Wednesday, May 21, 2008

California Supreme Court: Marriage between man and car OK!*

And this guy is stoked:


Edward Smith, who lives with his current "girlfriend" – a white Volkswagen Beetle named Vanilla, insisted that he was not "sick" and had no desire to change his ways.

"I appreciate beauty and I go a little bit beyond appreciating the beauty of a car only to the point of what I feel is an expression of love," he said.

The recently-released opinion by the California Supreme Court has opened the door for Smith to marry one or all of his "girlfriends":

*San Francisco — The California Supreme Court today held that the California legislative and initiative measures limiting marriage to opposite-sex couples violate the state constitutional rights of same-sex couples, human-automobile couples, human-animal couples, human-plant couples, human-blowup doll couples, or any combination of the aformentioned in any number and may not be used to preclude these couples or groups from marrying. (In re Marriage Cases, S147999.)

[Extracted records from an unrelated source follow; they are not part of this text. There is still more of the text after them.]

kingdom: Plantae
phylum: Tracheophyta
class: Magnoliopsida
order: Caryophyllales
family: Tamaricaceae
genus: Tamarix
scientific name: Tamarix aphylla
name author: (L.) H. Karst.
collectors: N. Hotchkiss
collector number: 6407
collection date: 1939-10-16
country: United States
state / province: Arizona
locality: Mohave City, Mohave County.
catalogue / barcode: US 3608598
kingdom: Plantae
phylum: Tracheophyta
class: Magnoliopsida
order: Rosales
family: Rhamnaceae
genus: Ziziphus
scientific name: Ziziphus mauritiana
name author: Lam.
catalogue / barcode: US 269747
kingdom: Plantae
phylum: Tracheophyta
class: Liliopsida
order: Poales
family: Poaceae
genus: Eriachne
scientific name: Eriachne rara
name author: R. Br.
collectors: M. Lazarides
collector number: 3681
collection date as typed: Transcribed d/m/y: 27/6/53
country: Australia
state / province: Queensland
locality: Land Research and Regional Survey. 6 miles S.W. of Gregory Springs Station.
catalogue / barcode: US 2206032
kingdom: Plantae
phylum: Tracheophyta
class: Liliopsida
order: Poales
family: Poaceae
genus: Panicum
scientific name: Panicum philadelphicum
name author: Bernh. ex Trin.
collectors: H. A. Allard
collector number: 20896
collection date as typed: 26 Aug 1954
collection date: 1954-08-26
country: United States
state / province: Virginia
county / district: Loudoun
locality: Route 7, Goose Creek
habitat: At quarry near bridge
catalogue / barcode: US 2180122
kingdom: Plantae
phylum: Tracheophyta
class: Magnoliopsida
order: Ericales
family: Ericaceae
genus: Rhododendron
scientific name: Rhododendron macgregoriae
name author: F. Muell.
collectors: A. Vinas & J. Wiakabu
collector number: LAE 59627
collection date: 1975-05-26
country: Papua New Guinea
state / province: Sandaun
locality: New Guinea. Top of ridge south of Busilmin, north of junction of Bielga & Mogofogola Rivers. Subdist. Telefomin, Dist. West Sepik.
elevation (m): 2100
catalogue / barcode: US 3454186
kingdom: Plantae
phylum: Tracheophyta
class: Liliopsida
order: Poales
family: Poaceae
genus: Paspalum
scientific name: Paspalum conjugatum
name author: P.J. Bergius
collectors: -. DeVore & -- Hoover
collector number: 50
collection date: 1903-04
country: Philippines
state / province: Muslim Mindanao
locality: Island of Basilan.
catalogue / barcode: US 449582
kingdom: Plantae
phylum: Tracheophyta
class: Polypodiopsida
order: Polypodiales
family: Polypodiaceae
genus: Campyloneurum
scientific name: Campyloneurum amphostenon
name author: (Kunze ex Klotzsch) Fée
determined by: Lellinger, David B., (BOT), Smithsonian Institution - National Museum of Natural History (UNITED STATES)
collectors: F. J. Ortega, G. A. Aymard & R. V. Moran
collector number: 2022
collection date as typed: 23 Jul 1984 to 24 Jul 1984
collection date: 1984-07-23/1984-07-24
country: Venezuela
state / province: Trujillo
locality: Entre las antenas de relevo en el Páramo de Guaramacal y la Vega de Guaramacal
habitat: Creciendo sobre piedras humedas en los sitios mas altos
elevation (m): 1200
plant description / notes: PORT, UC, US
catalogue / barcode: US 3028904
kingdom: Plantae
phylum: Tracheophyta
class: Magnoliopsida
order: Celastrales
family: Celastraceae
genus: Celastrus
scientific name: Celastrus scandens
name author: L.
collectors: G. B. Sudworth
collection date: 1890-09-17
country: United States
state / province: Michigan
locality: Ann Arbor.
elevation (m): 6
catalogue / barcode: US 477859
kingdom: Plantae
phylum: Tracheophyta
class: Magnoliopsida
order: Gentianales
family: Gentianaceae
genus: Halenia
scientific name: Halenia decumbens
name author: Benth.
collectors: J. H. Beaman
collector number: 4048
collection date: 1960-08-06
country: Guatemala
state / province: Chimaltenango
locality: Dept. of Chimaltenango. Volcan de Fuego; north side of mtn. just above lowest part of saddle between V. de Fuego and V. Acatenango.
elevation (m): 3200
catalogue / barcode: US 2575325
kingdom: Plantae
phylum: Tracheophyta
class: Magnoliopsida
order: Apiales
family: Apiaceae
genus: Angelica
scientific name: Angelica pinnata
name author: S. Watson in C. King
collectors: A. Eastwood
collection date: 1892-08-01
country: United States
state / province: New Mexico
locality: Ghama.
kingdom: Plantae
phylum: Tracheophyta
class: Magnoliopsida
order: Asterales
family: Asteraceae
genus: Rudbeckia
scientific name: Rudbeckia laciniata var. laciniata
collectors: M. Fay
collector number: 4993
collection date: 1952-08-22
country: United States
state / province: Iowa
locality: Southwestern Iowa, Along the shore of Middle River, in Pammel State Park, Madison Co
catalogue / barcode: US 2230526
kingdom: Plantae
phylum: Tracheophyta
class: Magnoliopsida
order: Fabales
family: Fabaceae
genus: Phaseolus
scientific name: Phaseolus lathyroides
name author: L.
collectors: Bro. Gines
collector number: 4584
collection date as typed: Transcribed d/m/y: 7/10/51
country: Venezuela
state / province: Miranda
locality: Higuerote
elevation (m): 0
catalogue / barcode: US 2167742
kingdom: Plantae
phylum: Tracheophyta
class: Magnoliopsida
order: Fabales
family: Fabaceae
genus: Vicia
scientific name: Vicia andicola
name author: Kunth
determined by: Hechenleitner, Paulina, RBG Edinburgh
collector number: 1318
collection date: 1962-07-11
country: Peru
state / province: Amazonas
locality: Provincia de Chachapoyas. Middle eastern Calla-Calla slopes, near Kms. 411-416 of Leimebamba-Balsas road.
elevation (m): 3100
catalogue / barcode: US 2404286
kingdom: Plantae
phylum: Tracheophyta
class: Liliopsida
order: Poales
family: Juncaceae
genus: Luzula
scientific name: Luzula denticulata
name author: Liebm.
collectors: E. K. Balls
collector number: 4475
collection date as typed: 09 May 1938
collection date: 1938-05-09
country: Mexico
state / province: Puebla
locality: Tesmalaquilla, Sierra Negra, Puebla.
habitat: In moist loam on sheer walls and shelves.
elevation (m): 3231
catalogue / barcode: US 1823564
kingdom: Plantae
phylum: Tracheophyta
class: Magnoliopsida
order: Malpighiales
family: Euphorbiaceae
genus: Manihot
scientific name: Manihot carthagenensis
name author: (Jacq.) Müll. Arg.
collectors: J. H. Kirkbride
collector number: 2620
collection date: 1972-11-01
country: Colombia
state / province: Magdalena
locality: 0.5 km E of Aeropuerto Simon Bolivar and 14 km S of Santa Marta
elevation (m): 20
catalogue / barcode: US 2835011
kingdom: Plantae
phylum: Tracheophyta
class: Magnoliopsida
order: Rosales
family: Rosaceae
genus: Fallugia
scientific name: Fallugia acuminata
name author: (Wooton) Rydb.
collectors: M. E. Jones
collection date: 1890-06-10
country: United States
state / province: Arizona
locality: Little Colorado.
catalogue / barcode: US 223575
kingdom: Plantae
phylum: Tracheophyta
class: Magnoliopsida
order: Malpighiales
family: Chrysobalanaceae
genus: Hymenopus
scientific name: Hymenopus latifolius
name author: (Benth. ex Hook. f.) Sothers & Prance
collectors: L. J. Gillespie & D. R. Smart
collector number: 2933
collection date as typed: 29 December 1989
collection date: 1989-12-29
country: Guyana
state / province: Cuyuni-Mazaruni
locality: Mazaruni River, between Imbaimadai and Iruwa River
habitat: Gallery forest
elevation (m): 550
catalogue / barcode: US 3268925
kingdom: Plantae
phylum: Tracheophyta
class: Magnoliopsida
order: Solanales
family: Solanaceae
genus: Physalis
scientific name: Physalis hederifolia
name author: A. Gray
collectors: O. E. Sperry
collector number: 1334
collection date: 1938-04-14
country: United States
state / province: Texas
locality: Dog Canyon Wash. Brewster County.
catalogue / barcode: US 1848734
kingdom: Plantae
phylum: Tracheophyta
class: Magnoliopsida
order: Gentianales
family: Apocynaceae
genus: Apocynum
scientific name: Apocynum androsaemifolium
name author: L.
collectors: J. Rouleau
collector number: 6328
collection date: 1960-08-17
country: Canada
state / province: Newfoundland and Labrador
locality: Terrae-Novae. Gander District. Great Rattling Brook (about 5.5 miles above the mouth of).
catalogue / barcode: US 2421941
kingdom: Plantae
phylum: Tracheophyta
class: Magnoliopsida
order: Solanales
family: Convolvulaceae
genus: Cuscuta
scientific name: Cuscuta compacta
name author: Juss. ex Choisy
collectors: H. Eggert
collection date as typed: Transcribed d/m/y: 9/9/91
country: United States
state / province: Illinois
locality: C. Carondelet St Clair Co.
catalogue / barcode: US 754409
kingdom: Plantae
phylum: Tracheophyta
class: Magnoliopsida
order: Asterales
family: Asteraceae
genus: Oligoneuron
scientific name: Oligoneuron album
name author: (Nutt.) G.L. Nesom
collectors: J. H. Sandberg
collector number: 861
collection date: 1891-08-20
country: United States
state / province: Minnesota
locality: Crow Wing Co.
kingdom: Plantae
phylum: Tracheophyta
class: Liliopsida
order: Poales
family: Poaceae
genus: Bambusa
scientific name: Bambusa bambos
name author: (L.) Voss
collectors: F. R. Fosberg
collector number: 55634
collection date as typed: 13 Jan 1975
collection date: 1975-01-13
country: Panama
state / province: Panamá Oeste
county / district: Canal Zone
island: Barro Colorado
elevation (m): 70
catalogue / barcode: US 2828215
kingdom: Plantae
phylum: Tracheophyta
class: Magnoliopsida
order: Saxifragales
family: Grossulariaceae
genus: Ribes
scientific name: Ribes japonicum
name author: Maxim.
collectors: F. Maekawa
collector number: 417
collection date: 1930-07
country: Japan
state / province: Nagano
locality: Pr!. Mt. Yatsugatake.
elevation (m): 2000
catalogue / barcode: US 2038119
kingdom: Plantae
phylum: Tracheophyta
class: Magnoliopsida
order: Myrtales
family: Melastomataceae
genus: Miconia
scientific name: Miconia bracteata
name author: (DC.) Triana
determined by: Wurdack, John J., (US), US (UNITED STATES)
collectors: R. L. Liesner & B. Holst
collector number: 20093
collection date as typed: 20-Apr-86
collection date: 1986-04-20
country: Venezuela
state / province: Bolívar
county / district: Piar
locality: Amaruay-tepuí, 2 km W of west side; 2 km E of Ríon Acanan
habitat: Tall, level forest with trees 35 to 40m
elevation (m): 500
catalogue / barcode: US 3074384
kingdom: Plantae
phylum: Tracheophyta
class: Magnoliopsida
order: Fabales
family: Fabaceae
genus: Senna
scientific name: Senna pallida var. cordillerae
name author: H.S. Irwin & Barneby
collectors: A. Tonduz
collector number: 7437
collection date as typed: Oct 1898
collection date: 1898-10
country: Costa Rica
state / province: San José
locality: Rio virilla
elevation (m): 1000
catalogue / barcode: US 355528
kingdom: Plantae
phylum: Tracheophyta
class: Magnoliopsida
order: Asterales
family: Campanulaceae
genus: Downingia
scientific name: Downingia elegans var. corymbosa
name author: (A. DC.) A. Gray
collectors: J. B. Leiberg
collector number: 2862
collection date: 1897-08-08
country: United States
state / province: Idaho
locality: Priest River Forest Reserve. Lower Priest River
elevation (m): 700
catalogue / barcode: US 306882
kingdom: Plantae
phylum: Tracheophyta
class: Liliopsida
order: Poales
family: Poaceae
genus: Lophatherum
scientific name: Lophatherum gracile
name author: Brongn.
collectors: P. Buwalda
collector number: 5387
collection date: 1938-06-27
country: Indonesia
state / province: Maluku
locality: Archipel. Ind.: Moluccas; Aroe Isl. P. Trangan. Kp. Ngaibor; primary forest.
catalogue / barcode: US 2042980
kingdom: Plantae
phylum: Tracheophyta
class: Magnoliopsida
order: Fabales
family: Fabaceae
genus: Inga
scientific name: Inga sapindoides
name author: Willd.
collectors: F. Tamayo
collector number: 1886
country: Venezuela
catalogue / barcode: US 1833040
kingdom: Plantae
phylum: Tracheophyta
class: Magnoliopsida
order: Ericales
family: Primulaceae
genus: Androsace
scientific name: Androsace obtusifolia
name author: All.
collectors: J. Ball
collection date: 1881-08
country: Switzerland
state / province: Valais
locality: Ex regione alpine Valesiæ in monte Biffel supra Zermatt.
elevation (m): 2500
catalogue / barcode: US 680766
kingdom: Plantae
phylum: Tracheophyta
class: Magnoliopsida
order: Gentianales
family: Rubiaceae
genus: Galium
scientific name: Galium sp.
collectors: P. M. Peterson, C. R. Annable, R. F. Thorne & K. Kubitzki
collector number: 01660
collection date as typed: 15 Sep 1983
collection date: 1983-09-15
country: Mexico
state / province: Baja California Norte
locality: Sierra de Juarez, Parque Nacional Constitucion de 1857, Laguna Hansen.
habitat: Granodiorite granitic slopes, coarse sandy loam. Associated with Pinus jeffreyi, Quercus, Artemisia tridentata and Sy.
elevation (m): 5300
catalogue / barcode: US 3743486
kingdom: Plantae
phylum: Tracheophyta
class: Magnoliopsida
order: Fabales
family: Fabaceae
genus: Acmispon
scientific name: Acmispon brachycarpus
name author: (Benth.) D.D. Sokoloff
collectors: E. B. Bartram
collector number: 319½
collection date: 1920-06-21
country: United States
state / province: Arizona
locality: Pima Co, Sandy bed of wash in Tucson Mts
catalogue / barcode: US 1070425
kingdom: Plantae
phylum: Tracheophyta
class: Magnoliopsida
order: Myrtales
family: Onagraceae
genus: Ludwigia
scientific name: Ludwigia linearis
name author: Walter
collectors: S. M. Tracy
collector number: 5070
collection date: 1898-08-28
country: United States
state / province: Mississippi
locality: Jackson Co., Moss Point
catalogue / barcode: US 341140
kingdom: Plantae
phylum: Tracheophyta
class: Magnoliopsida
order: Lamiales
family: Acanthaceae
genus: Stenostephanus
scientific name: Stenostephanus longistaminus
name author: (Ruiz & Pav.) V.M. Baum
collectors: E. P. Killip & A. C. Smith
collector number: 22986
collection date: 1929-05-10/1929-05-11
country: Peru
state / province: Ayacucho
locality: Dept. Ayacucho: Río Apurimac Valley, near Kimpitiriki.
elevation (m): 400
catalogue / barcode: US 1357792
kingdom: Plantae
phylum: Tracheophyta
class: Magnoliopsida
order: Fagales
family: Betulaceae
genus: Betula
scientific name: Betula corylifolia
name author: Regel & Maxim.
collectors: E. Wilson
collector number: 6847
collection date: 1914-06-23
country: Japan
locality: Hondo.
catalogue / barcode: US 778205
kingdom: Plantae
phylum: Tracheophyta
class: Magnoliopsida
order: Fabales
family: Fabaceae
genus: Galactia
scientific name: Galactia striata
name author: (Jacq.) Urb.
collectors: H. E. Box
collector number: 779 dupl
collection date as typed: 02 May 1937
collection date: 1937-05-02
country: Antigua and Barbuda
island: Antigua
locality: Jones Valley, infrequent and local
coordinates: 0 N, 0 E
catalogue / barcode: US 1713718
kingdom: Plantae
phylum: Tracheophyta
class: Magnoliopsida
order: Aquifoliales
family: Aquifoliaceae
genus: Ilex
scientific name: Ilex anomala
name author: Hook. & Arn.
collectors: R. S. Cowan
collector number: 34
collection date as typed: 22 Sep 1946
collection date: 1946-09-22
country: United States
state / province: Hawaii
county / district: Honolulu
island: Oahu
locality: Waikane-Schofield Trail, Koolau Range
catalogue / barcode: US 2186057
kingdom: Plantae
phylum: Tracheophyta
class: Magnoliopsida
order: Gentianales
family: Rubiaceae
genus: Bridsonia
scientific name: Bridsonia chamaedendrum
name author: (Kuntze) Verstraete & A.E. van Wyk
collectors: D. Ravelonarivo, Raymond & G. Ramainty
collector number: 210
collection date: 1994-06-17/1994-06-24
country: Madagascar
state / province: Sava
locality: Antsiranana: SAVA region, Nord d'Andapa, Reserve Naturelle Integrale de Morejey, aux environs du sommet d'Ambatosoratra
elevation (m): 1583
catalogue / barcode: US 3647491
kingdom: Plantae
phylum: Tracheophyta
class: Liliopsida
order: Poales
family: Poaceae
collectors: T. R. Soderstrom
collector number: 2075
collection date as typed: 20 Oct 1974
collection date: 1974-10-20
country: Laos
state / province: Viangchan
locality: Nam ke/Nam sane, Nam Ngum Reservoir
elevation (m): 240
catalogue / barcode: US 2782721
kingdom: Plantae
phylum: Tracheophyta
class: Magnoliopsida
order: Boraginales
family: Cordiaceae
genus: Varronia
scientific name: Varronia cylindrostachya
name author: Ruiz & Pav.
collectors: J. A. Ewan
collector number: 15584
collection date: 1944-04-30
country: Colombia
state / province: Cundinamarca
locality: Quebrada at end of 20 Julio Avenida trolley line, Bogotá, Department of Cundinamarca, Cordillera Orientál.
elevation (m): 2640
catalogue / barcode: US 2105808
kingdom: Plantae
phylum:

Upon reviewing the numerous past California decisions that examine the underlying bases and significance of the constitutional right to marry, the opinion explains that the core substantive rights embodied in the right to marry “include, most fundamentally, the opportunity of an individual to establish — with the persons, automobiles, animals, plants, or blowup dolls with whom the individual has chosen to share his or her life — an officially recognized and protected family possessing mutual rights and responsibilities and entitled to the same respect, dignity and dysfunction accorded a union traditionally designated as marriage.”

The opinion then observes that “in contrast to earlier times, our state now recognizes that our ideas of traditional marriage are ****ed up and antiquated. The ability to establish a loving and long-term committed relationship with other persons, cars, animals, plants or blowup dolls and responsibly to care for and raise children or Cooper Minis does not depend upon the individual’s sexual orientation, and, more generally, that an individual’s sexual orientation should be celebrated, out in the open and rewarded."

* Uh...not really. But we're kind of heading in that direction, aren't we?